▶ _Raw records_:

■ ■ ■ ■

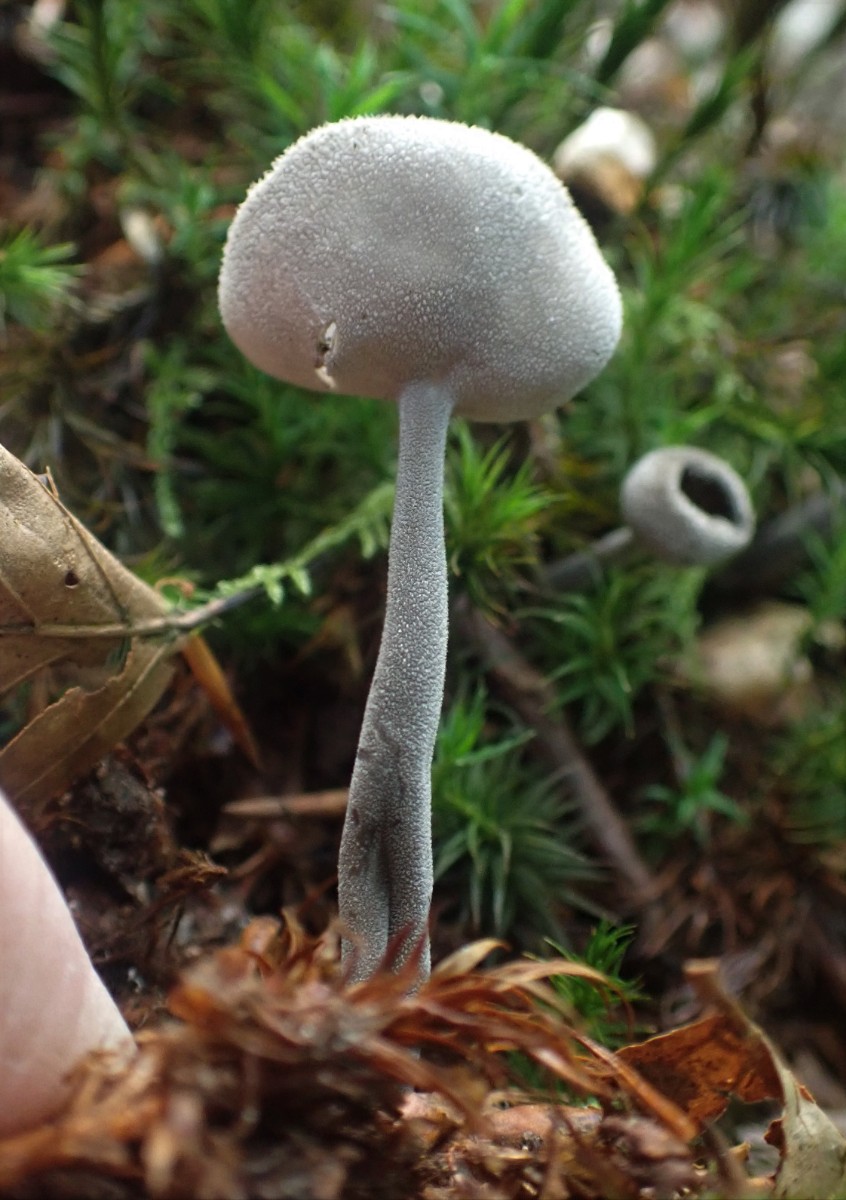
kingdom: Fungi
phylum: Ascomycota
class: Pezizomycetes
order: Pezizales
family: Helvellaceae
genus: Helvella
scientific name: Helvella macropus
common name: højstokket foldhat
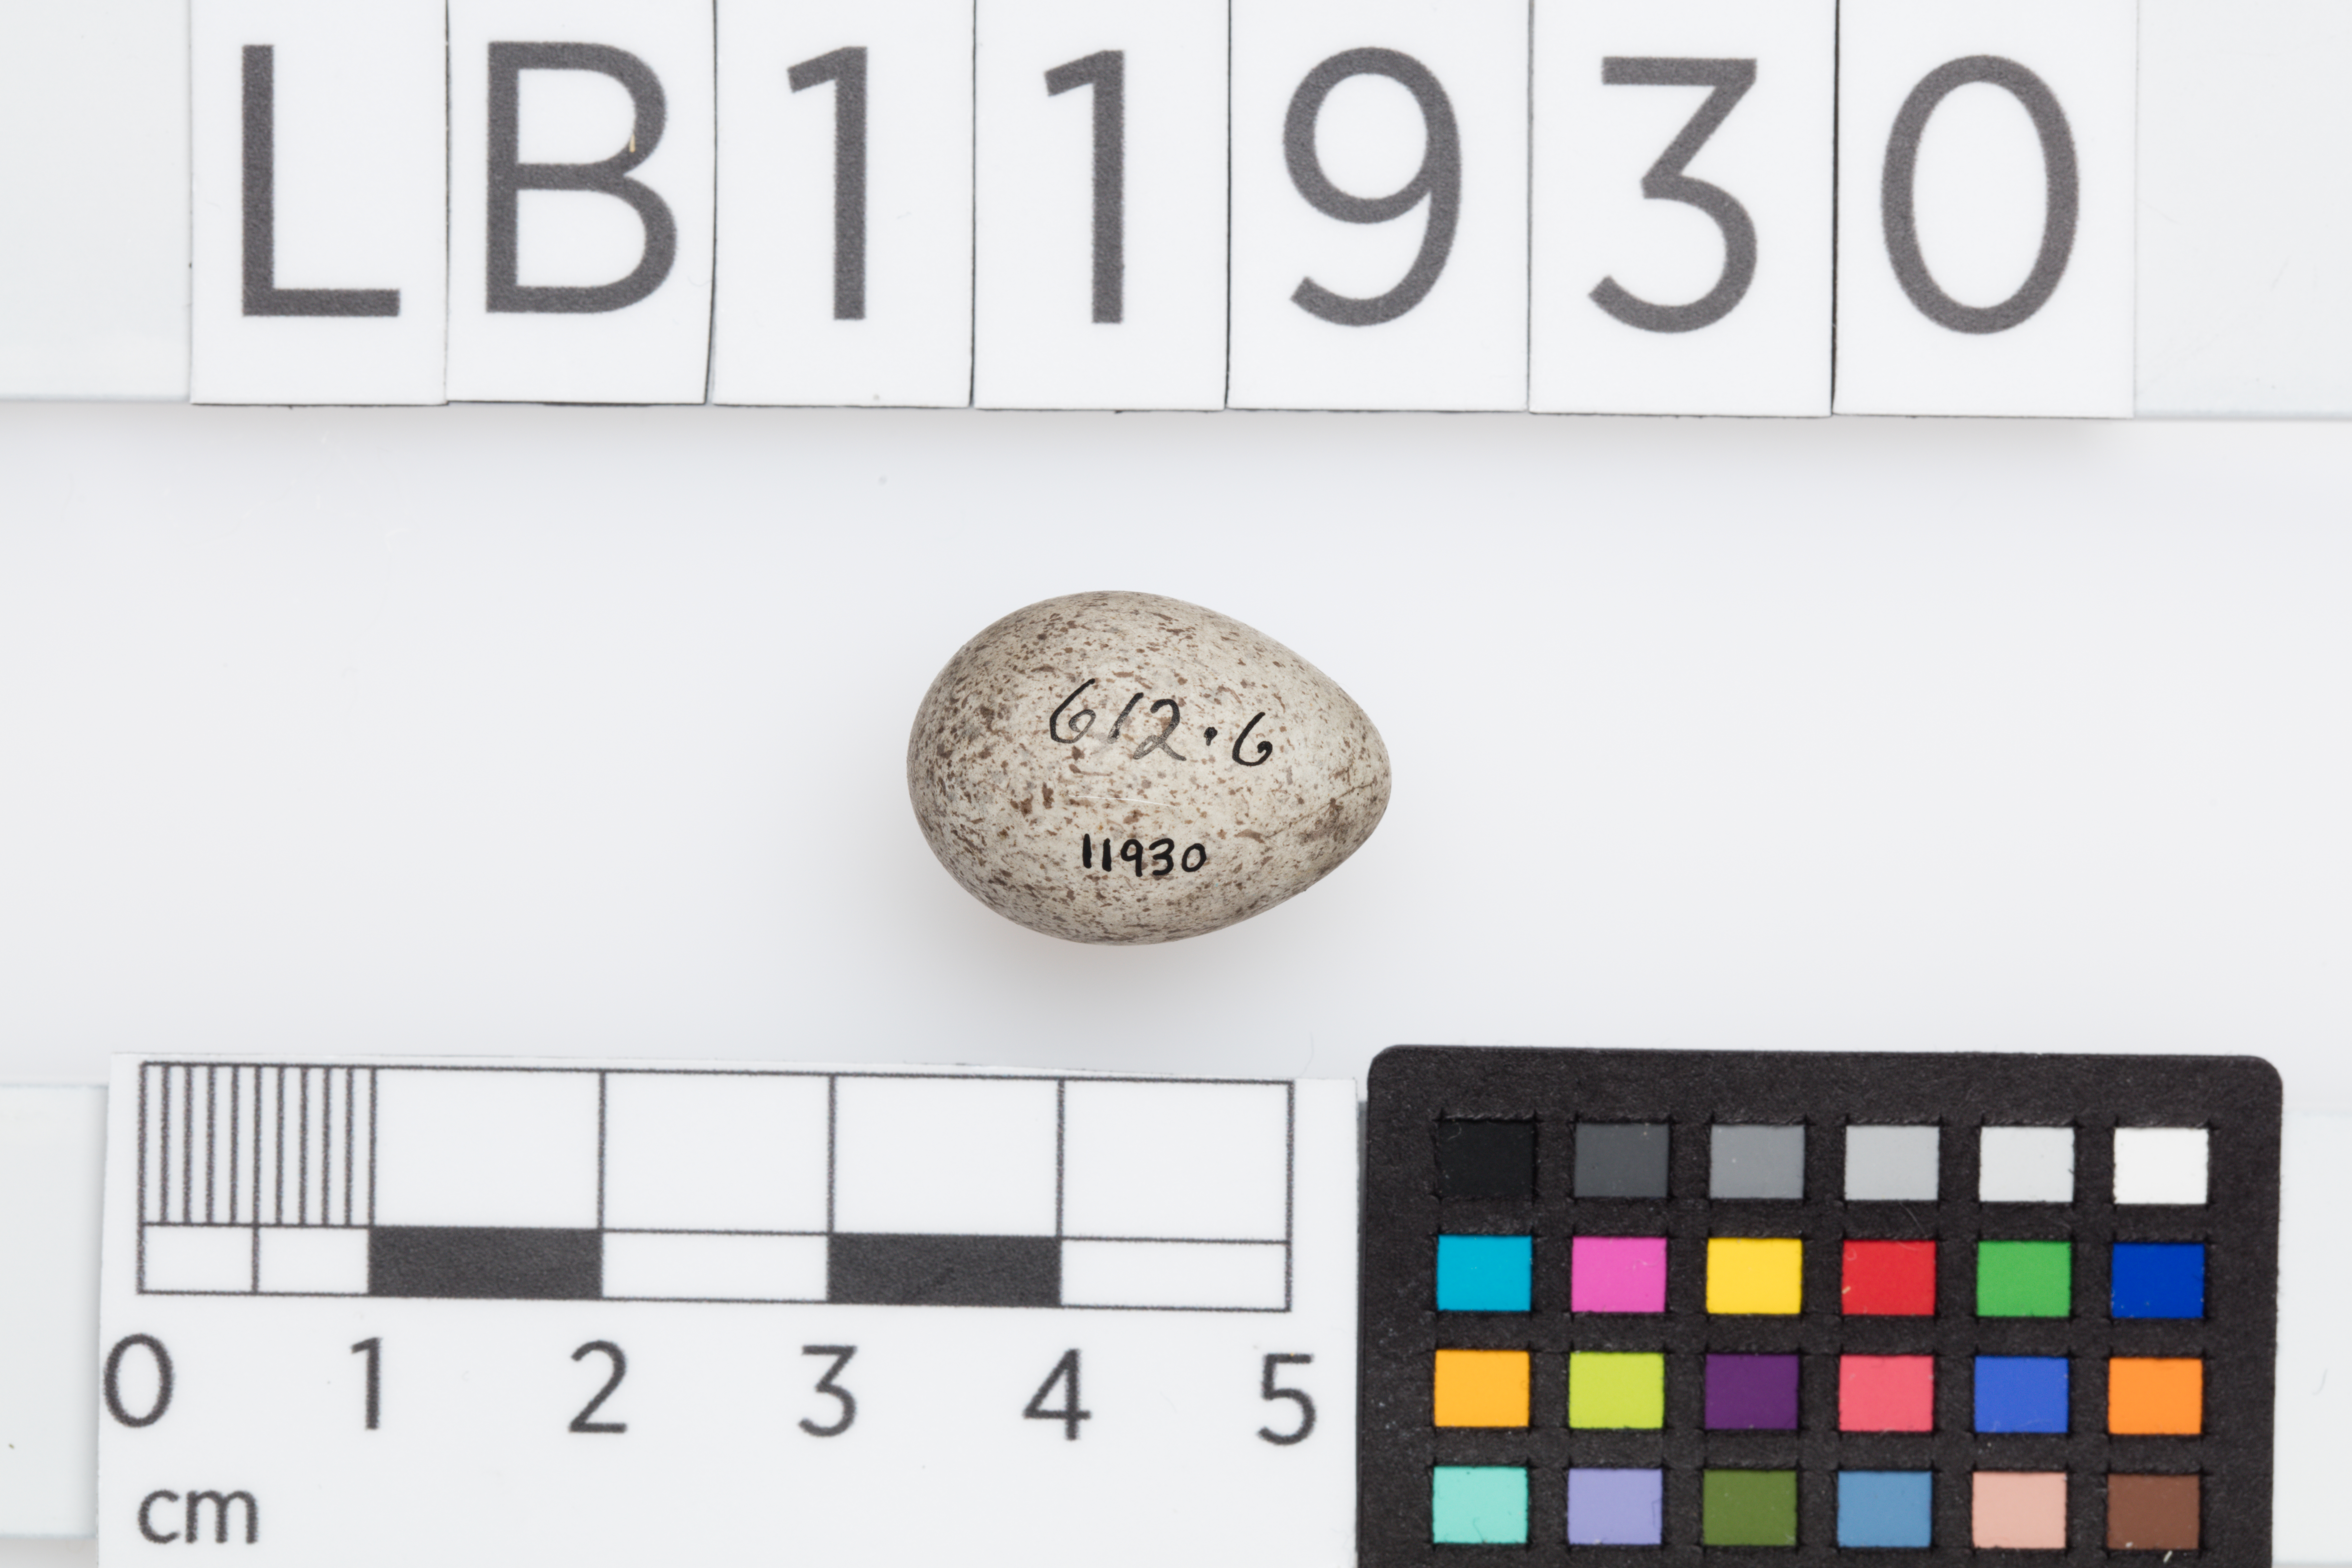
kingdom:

■ ■ ■ ■

▶ _EXERCISE GOAL_: Write out the lines of every item above word for word, leaving out the pictures.

▶ _THE SOLUTION_:
kingdom: Fungi
phylum: Ascomycota
class: Pezizomycetes
order: Pezizales
family: Helvellaceae
genus: Helvella
scientific name: Helvella macropus
common name: højstokket foldhat
kingdom:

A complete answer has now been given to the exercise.